Here a more general numpy one-liner:

number = 7
n_consecutive = 3
arr = np.array([3, 3, 6, 5, 8, 7, 7, 7, 4, 5])
#                              ^  ^  ^ 
 
np.any(np.convolve(arr == number, v=np.ones(n_consecutive), mode='valid') 
       == n_consecutive)[0]

This method always searches the whole array, while the approach from @Kasramvd ends when the condition is first met. So which method is faster dependents on how sparse those cases of consecutive numbers are. If you are interested in the positions of the consecutive numbers, and have to look at all elements of the array this approach should be faster (for larger arrays (or/and longer sequences)).

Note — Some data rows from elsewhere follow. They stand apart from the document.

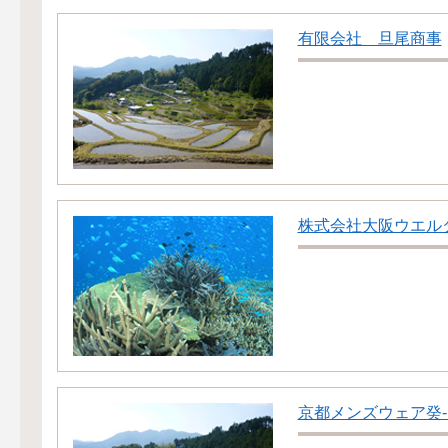
有限会社 旦尾商事
株式会社大阪ウエル
京都メンズウェア癸-mi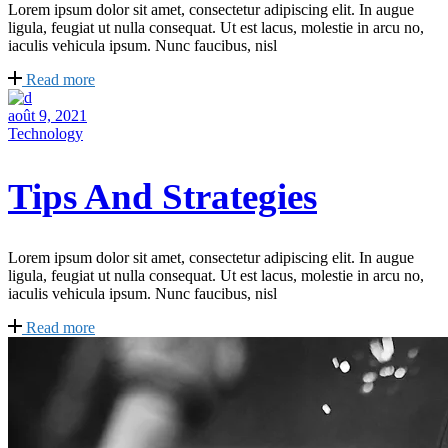
Lorem ipsum dolor sit amet, consectetur adipiscing elit. In augue
ligula, feugiat ut nulla consequat. Ut est lacus, molestie in arcu no,
iaculis vehicula ipsum. Nunc faucibus, nisl
Read more
août 9, 2021
Technology
Tips And Strategies
Lorem ipsum dolor sit amet, consectetur adipiscing elit. In augue
ligula, feugiat ut nulla consequat. Ut est lacus, molestie in arcu no,
iaculis vehicula ipsum. Nunc faucibus, nisl
Read more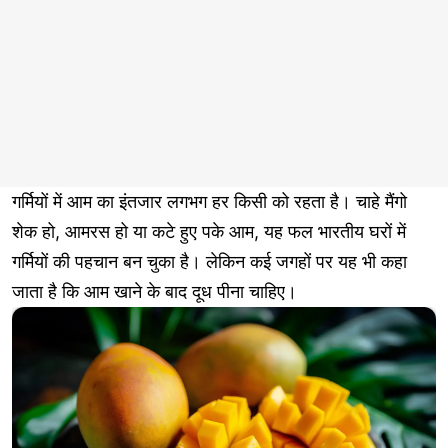
गर्मियों में आम का इंतजार लगभग हर किसी को रहता है। चाहे मैंगो
शेक हो, आमरस हो या कटे हुए पके आम, यह फल भारतीय घरों में
गर्मियों की पहचान बन चुका है। लेकिन कई जगहों पर यह भी कहा
जाता है कि आम खाने के बाद दूध पीना चाहिए।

idx = np.nonzero(np.convolve(arr==number, v=np.ones(n_consecutive), mode='valid') 
                             == n_consecutive)
# idx = i: all(arr[i:i+n_consecutive] == number)

If you are not interested in a specific value but at all consecutive numbers in general a slight variation of @jmetz's answer:

np.any(np.convolve(np.abs(np.diff(arr)), v=np.ones(n_consecutive-1), mode='valid') == 0)
#                  ^^^^^^
# EDIT see djvg's comment

You can use itertools.groupby() and a generator expression within any() ^*:

>>> from itertools import groupby
>>> any(sum(1 for _ in g) > 1 for _, g in groupby(lst))
True

Or as a more Pythonic way you can use zip(), in order to check if at least there are two equal consecutive items in your list:

>>> any(i==j for i,j in zip(lst, lst[1:])) # In python-2.x,in order to avoid creating a 'list' of all pairs instead of an iterator use itertools.izip()
True

Note: The first approach is good when you want to check if there are more than 2 consecutive equal items, otherwise, in this case the second one takes the cake!

---

^{* Using sum(1 for _ in g) instead of len(list(g)) is very optimized in terms of memory use (not reading the whole list in memory at once) but the latter is slightly faster.}

If you're looking for an efficient way of doing this and the lists are numerical, you would probably want to use numpy and apply the diff (difference) function:

>>> numpy.diff([1,2,3,4,5,5,6])
array([1, 1, 1, 1, 0, 1])

Then to get a single result regarding whether there are any consecutive elements:

>>> numpy.any(~numpy.diff([1,2,3,4,5,5,6]).astype(bool))

This first performs the diff, inverts the answer, and then checks if any of the resulting elements are non-zero.

Similarly,

>>> 0 in numpy.diff([1, 2, 3, 4, 5, 5, 6])

also works well and is similar in speed to the np.any approach (credit for this last version to heracho).

You can use a simple any condition:

lst = [1, 2, 3, 4, 5, 5, 6]
any(lst[i]==lst[i+1] for i in range(len(lst)-1))
#outputs:
True

any return True if any of the iterable elements are True